Hak pasien yang dimaksud adalah hak untuk memperoleh informasi akurat dan dosis yang benar dari obat yang akan dikonsumsinya, serta hak memperoleh (peng)obat(an) dengan harga murah. Hak itu menguap ketika si pasien tergilas oleh kekuasaan otoriter para tenaga medis yang lebih berpihak kepada kepentingan industri farmasi daripada pasien. 

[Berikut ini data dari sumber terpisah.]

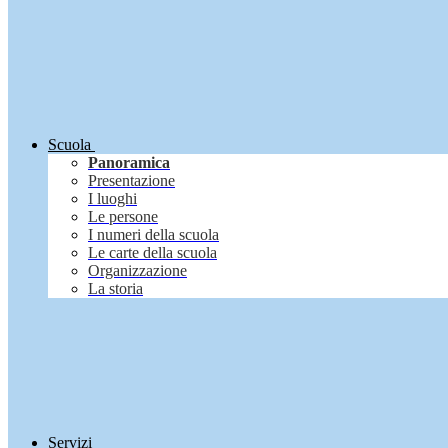
Scuola
Panoramica
Presentazione
I luoghi
Le persone
I numeri della scuola
Le carte della scuola
Organizzazione
La storia
Servizi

Mungkin akan muncul kritik. Perspektif sosiologi kritis dalam melihat relasi antara institusi kesehatan-farmasi dan masyarakat dipandang terlalu su'udzhon, mengingat hakikat berdirinya institusi kesehatan dan farmasi adalah menolong orang sakit. Namun, seperti diungkapkan Heru Nugroho (2004), maksud baik yang dilaksanakan dengan kebijakan ekonomi-politik tertentu dapat mendatangkan dampak keadaan yang tidak baik karena sistem sosial yang berlaku justru mengeksploitasi maksud baik tersebut. Maksud baik para dokter yang dilaksanakan dalam sistem kapitalistik yang berorientasi maksimalisasi keuntungan ekonomi cenderung mengalami distorsi dan menghasilkan berbagai bentuk eksploitasi atas hak-hak pasien.